Kong Harald moored right in the heart of town which made it easy to explore and we walked from the shopping mall pictured, through the Art Nouveau heart and into the shanty-still area on the other side of the bay. A sunny afternoon well-spent working up an appetite for the first of our local dinners which was roasted salted lamb, slow roasted, and a delicious raspberry crumble. 

Wednesday, April 15, 2015

Boarding the Kong Harald in Bergen

We woke to rain, which we have been told is pretty normal in Bergen. Yesterday's sunshine was a delightful way to be introduced to the city. It was so very wet and cold that we stayed indoors most of the morning, enjoying a delightful breakfast and reading up on the parts of Norway we are about to visit. We boarded at 4pm. Very efficient as one would expect, and were soon exploring the ship. Turning a corner on the upper deck it was delightful to come across a rack of fish drying!! We set sail at 10.30 p.m. after an excellent buffet in the dining room that included local fish and meats.
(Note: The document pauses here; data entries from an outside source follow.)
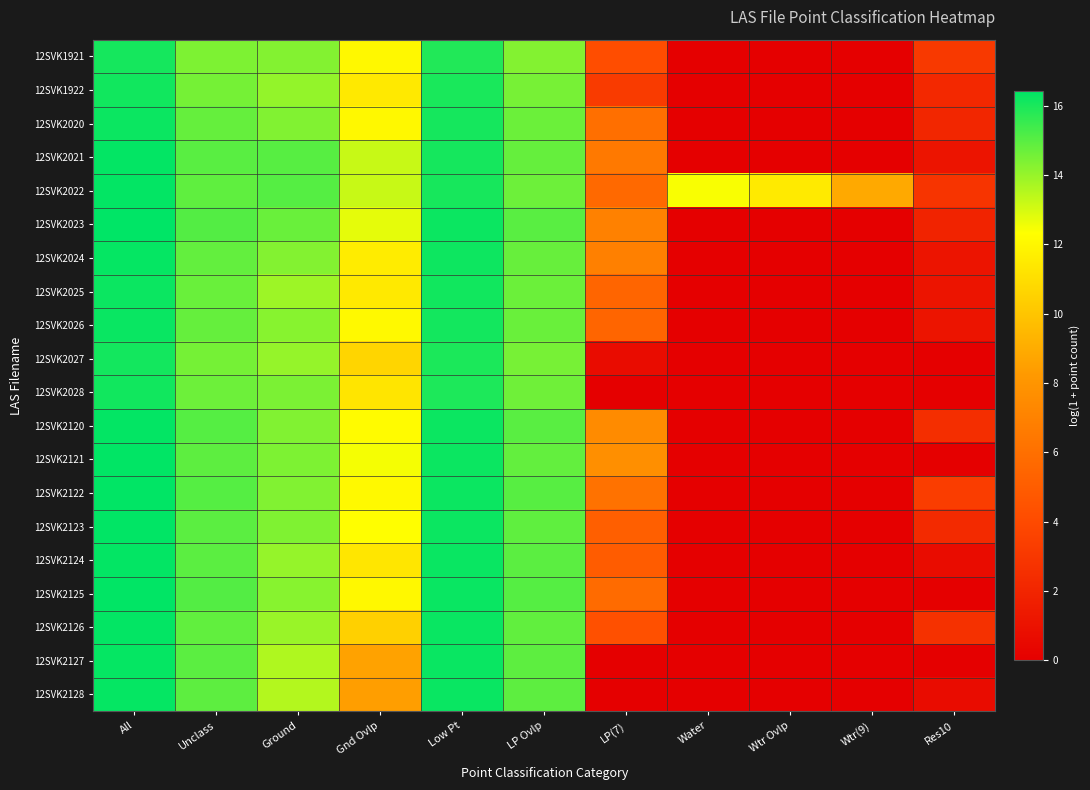

At which category is the sum across all series the highest?

All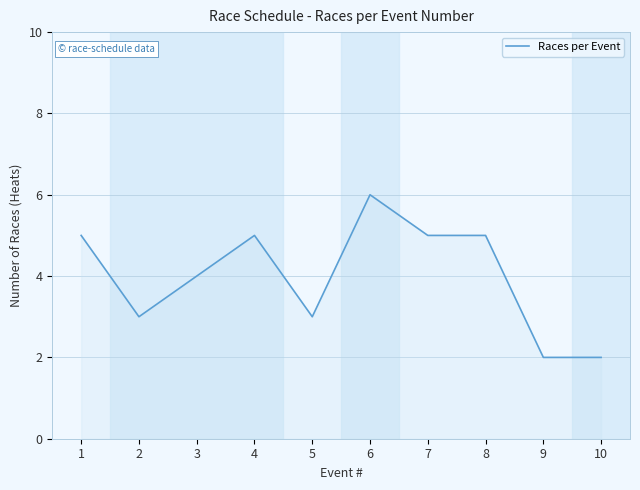

Where is the data nearest to the value 4?

3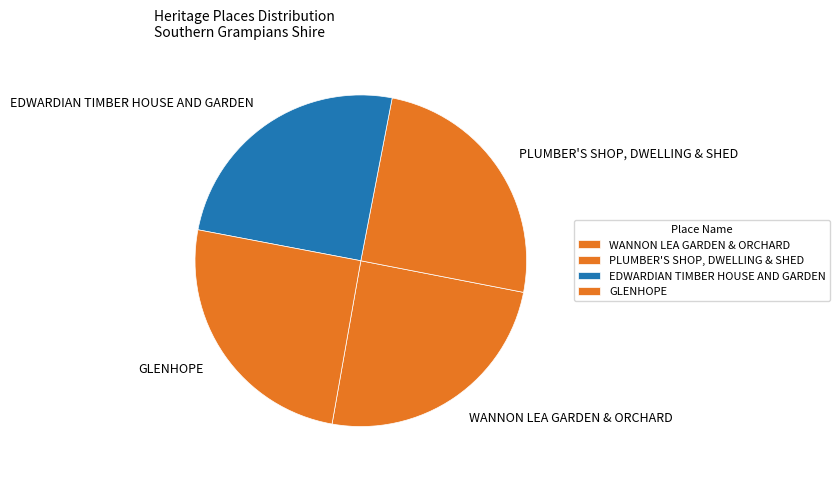

How many segments does this pie chart have?

4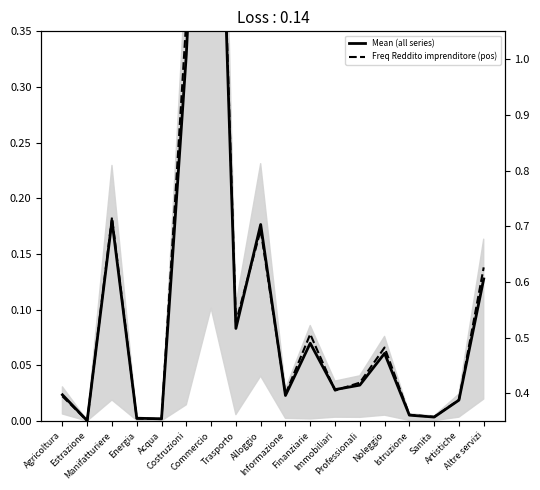

Reading right to left, extract all data points from this chart.

Mean (all series): Altre servizi=0.1	Artistiche=0.0	Sanita=0.0	Istruzione=0.0	Noleggio=0.1	Professionali=0.0	Immobiliari=0.0	Finanziarie=0.1	Informazione=0.0	Alloggio=0.2	Trasporto=0.1	Commercio=0.8	Costruzioni=0.3	Acqua=0.0	Energia=0.0	Manifatturiere=0.2	Estrazione=0.0	Agricoltura=0.0
Freq Reddito imprenditore (pos): Altre servizi=0.1	Artistiche=0.0	Sanita=0.0	Istruzione=0.0	Noleggio=0.1	Professionali=0.0	Immobiliari=0.0	Finanziarie=0.1	Informazione=0.0	Alloggio=0.2	Trasporto=0.1	Commercio=0.8	Costruzioni=0.4	Acqua=0.0	Energia=0.0	Manifatturiere=0.2	Estrazione=0.0	Agricoltura=0.0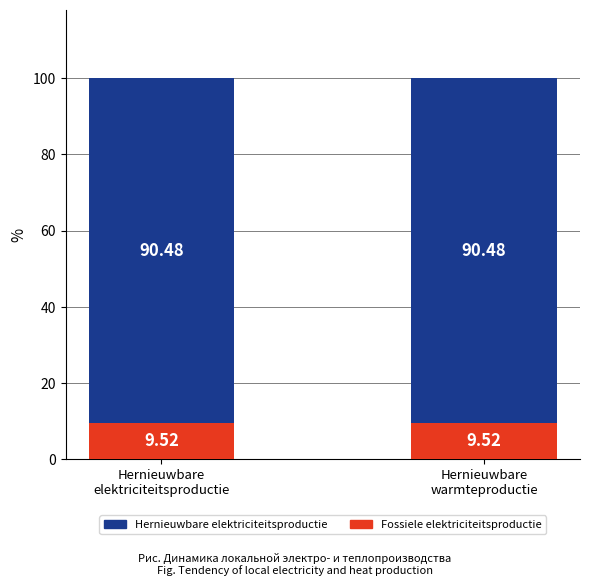

The value of Fossiele elektriciteitsproductie at Hernieuwbare
warmteproductie is 9.5. True or false?

True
The Hurtigruten line includes food from local suppliers in all its menus. 

Tuesday, April 14, 2015

Bergen, Norway

Gateway to the coast of Norway, Bergen is a delightful fishing port with quaint tottering wooden buildings on the edge of the harbour and dwellings and buildings climbing up the surrounding hills. We arrived here yesterday afternoon after a long trip. Spending a day and a night in Dubai made sense but there is nothing you can do about the simple fact that Sydney and Oslo are a long way apart, and getting flights anywhere than the major hubs requires a few changes. 
After checking into our hotel on the edge of the harbour, we set off to visit the town. There is a cable car that goes up the mountain from behind the hotel and that was planned for today, but woke to very wet day... so we may just save that for our return. We found a brasserie upstairs in one of the buildings near the harbour and enjoyed a creamy seafood soup, a glass of local beer and a lively chat with a Kiwi waiter who has been working in Norway for 6 months and loving it.
Today we board the Kong Harald for our Hurtigruten cruise.